I was an Elite Hunter. There was nowhere in this universe she could go that I could not find her. Her scent was part of my cells, now. The sound of her voice the reason my heart beat. I could not lose her.
I wanted to toss her over my shoulder again and carry her off to my quarters, lock her in with me and never let her go. But that would not give me the answers I needed. She would not say, so I had to use my Hunter senses and discover the truth other ways.
I set down the recording equipment on the edge of a table and walked to the nearby table where my friends played their game.
Clearly, they were bored out of their minds, waiting for me as I neglected my duties to our people so I could play escort to a woman who couldn’t wait to leave me.

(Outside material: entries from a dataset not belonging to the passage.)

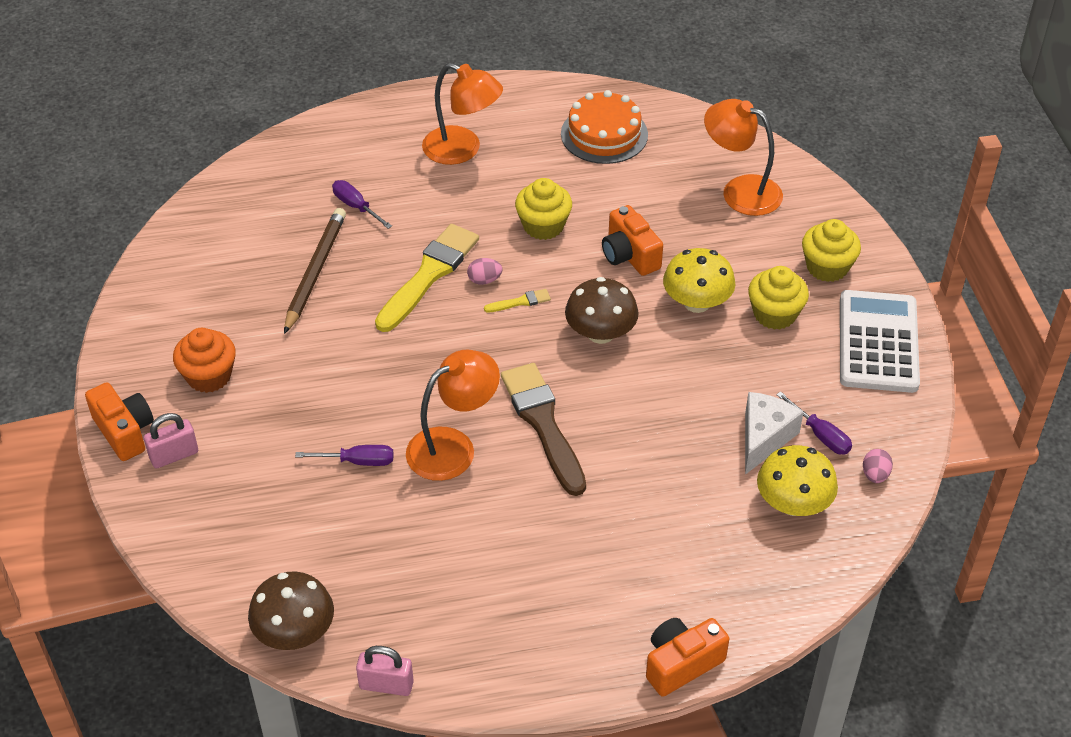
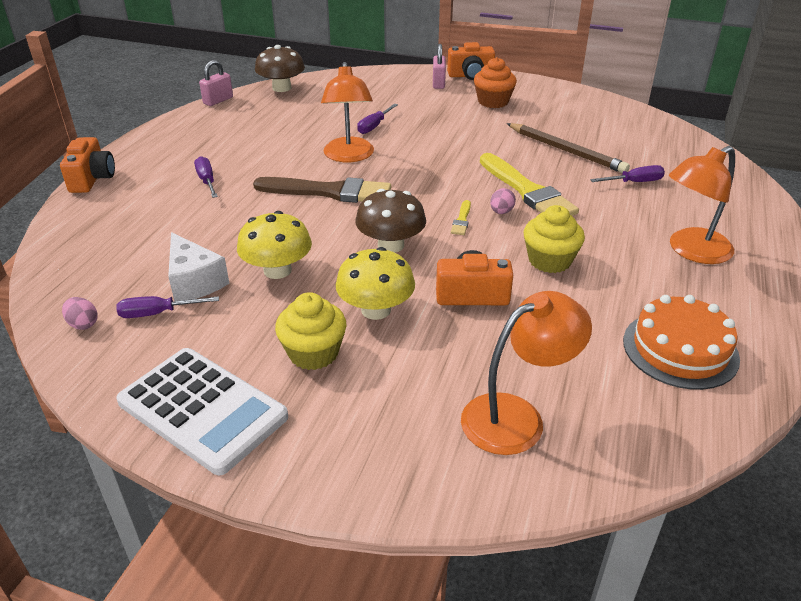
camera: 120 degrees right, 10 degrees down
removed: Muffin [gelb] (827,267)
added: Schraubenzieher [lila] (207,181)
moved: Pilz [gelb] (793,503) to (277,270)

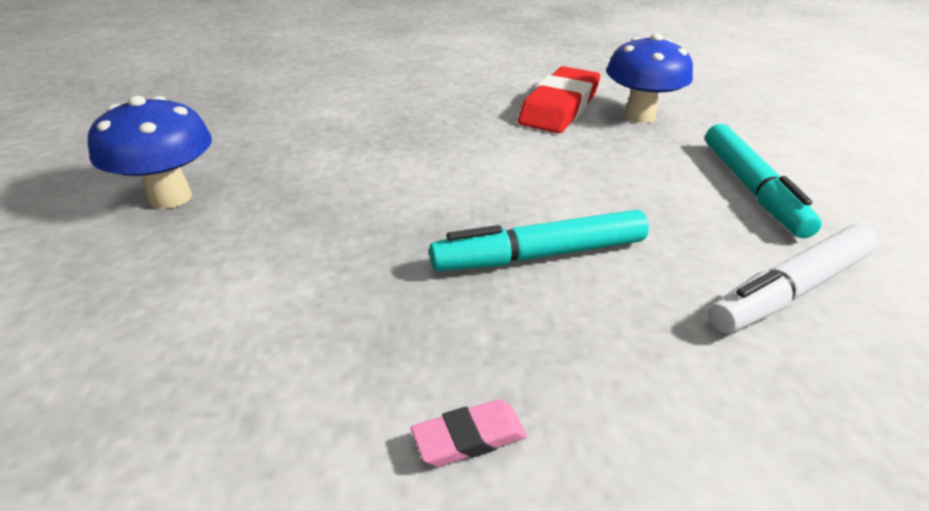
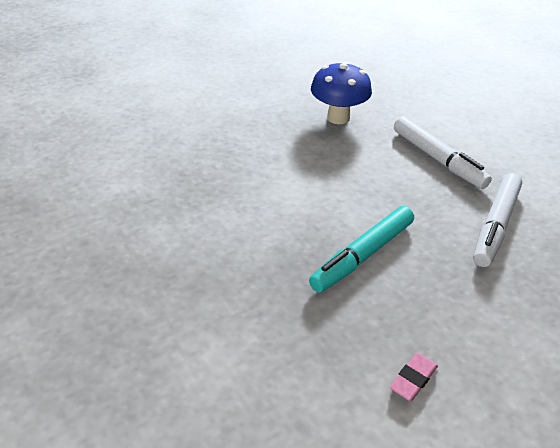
camera: 30 degrees left, 5 degrees up
removed: Radiergummi [rot] (559,107); Pilz [blau] (170,198)
recoloured: Filzstift [türkis] (751,188) to Filzstift [weiß] (438,159)

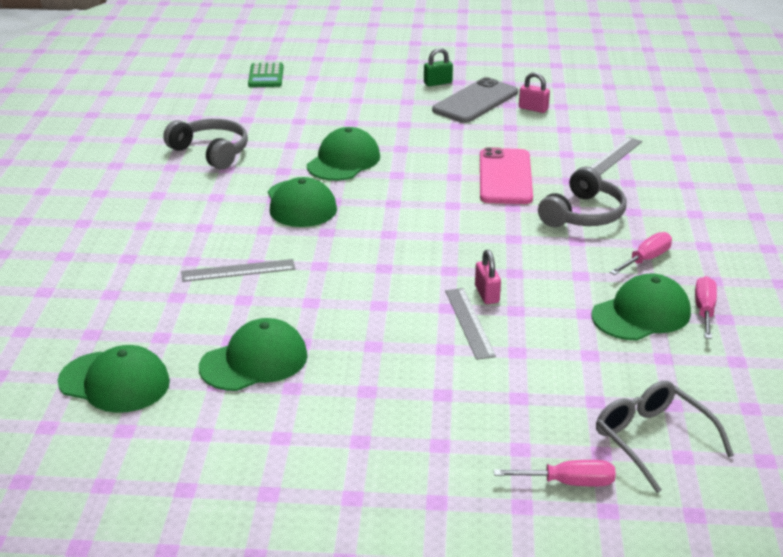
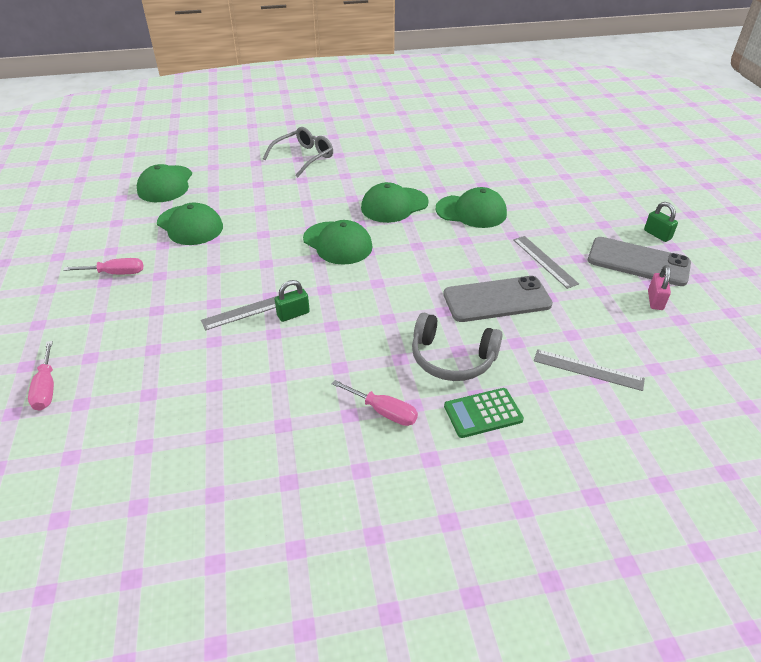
camera: 75 degrees right, 10 degrees up
removed: Kopfhörer [grau] (211,152)
moved: Taschenrechner [grün] (266,76) to (483,413); Lineal [grau] (238,270) to (544,261); Kappe [grün] (641,314) to (337,243); Schraubenzieher [rosa] (704,310) to (116,273); Brille [grau] (652,440) to (304,157)
recoloured: Handy [rosa] (505,177) to Handy [grau] (497,299); Vorhängeschloss [rosa] (487,294) to Vorhängeschloss [grün] (293,314)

“Kiel?” Lindsey’s voice made me turn.
“Yes, mate?”
“Stop calling me that.” Her hands were on her hips, her head tilted to the side as she scolded me. It was adorable. Perfect. So very Lindsey that I couldn’t help but smile. Yes, the need to carry her off was strong.
“Never.”
She blew her bangs out of her eyes and sighed. “Fine. Whatever. I’m all set up. Are you sure they’re going to come?”
I nodded, turning to look at Kristin where she sat with her legs crossed in front of her on top of the table. She was too small to sit in the chairs, and she hated being so much shorter than everyone else. “Kristin? How many humans are on Base 3?”
She tossed a card into the middle of the table and raised her gaze to me. “Five since Brooks.”
Behind me, Lindsey sighed. “Just five? Really? That’s it?”
Kristin’s gaze shifted to my mate, and the look in her eyes was neither welcoming nor hostile. Blank. Carefully blank. “There were six, before Brooks died. Eight, if you count me and Rachel.”
Kristin unfolded her legs and walked over to Lindsey, standing eye-to-eye with my mate. “Where are you from?”